European Medicines Agency (EMA) - (Decentralised Agencies)
Description Go to funding source website
Decentralised agencies contribute to the implementation of EU policies. They also support cooperation between the EU and national governments by pooling technical and specialist expertise from both the EU institutions and national authorities. Decentralised agencies are set up for an indefinite period and are located across the EU.
- Role: EMA guarantees the scientific evaluation, supervision & safety monitoring of human & veterinary medicines in the EU.

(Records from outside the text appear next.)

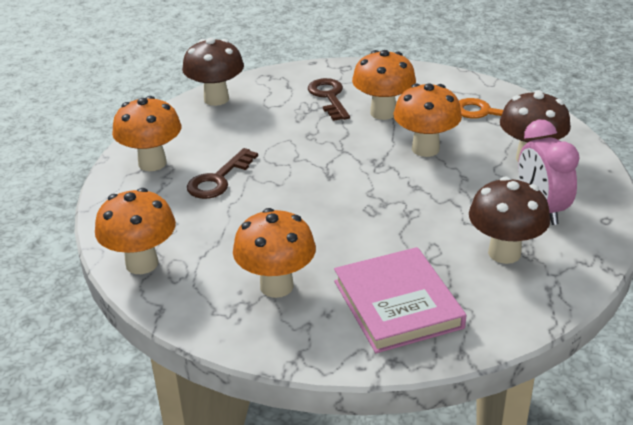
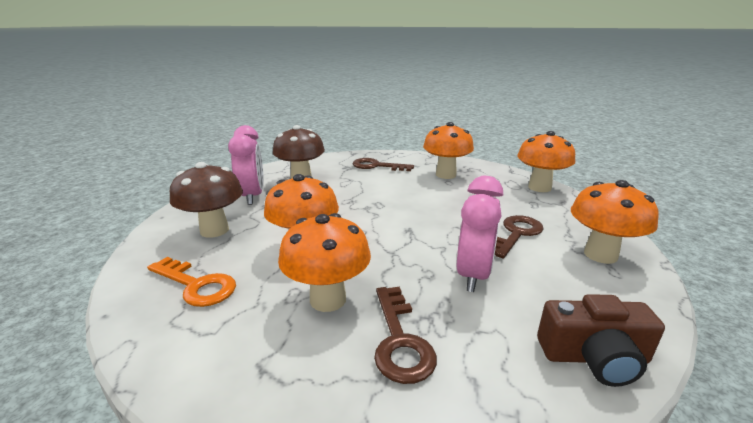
camera: 175 degrees left, 10 degrees down
(216, 99) = (594, 357): brown mushroom -> brown camera
(274, 137) = (473, 275): none -> pink clock
(397, 304) = (377, 166): pink book -> brown key

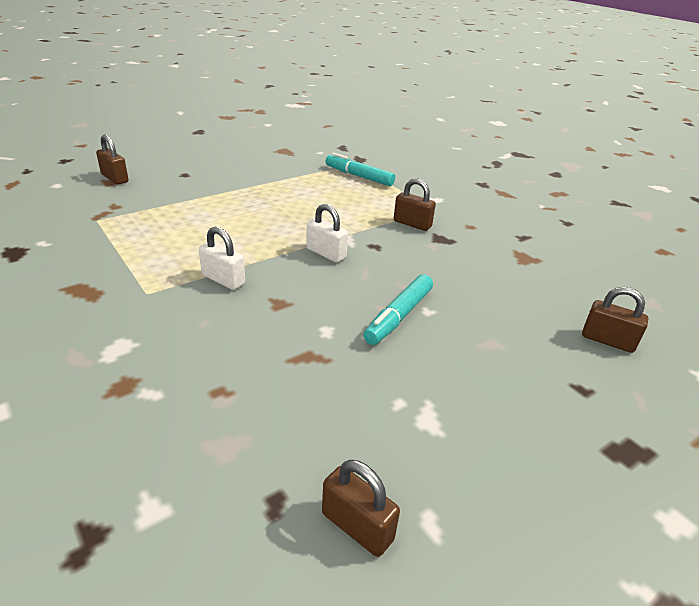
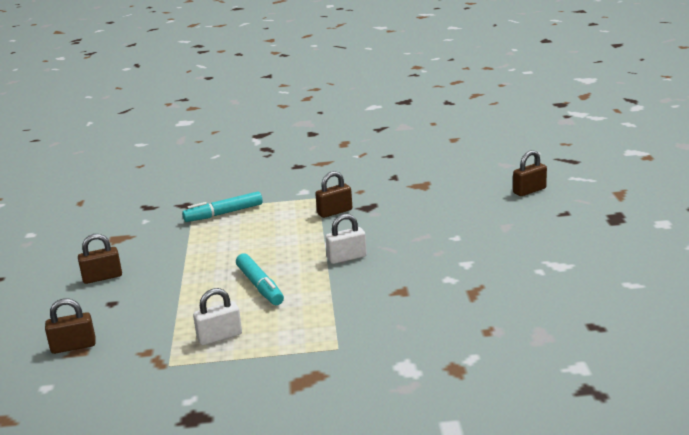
camera: 55 degrees left, 10 degrees down
(223, 279) = (347, 309): white padlock -> white padlock (219, 337)
(357, 526) = (623, 305): brown padlock -> brown padlock (102, 277)
(398, 316) = (454, 249): turquoise marker -> turquoise marker (260, 286)

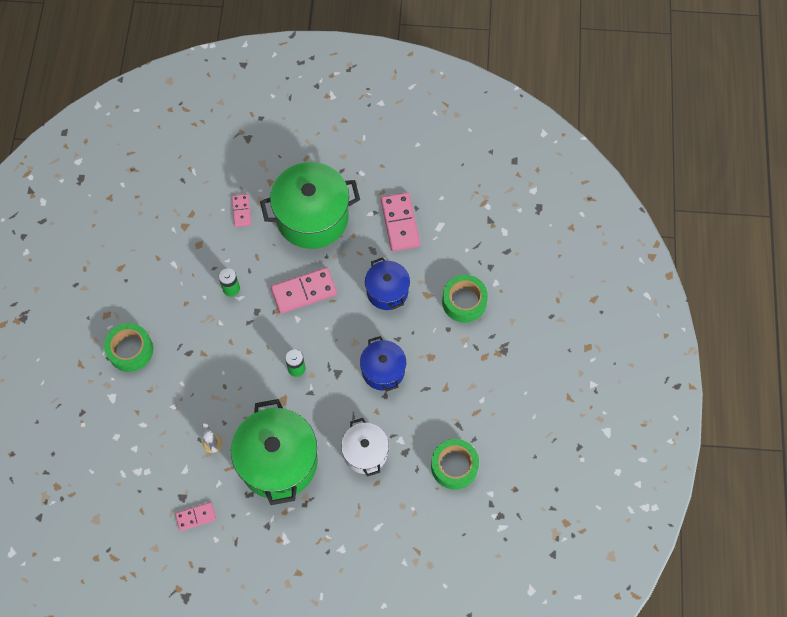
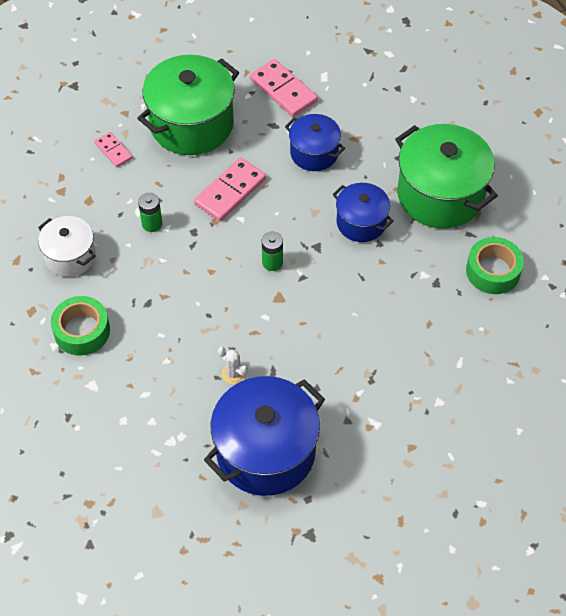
camera: 30 degrees left, 10 degrees down
(196, 517) = (265, 451): pink domino -> blue pot
(278, 461) = (315, 355): green pot -> green pot (440, 195)
(365, 452) = (397, 303): white pot -> white pot (70, 256)
(464, 301) = (395, 128): green tape -> none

- Executive Director: Guido Rasi
- Number of staff: 897
- Established in: 1995
- Location: Amsterdam (the Netherlands)
- Website: EMA
The European Medicines Agency (EMA) protects and promotes human and animal health by evaluating and monitoring medicines within the European Union (EU) and the European Economic Area (EEA).
What it does
The Agency's main responsibilities are authorising and monitoring medicines in the EU. Companies apply to it for a single marketing authorisation, which is issued by the European Commission. If granted, this enables them to market the medicine concerned throughout the EU and the EEA. Given the wide-ranging scope of the centralised procedure, most genuinely innovative medicines marketed in Europe are authorised by the EMA.
The Agency fulfils its responsibilities by:
- facilitating the development of medicines & access to them;
- evaluating applications for marketing authorisations;
- monitoring the safety of medicines throughout their lifecycle;
- providing information to healthcare professionals & patients.
The EMA is governed by a 36-member Management Board. Members are appointed to act in the public interest and do not represent any government, organisation or sector. The Board sets the Agency's budget and approves its annual work programme. The Agency's Executive Director is responsible for all operational matters, staffing issues and drawing up the annual work programme. The EMA has 7 scientific committees and several working parties, involving thousands of experts from across Europe.
How it works
The EMA cooperates closely with national regulatory authorities in EU countries and with the Commission's Directorate-General for Health in a partnership known as the European medicines regulatory network. It also interacts with patients, healthcare professionals and academia. Finally, it also works together with its sister agencies, particularly the European Centre for Disease Prevention and Control (ECDC) and the European Food Safety Authority (EFSA).
The EMA works independently, openly and transparently and upholds the highest standards in its scientific recommendations. Its scientific committees provide independent recommendations on medicines for human and veterinary use, based on a comprehensive scientific evaluation of data. The Agency publishes clear and impartial information about medicines and their approved uses.
The EMA's work benefits:
- healthcare professionals
- pharmaceutical companies
- medicine developers
- health policymakers.
Through its scientific guidelines, scientific advice programme and incentives, it facilitates research into new medicines and encourages development, thereby translating progress in medical science into medicines with real health benefits for patients. In particular, it promotes the development of medicines for children and drugs to tackle rare diseases.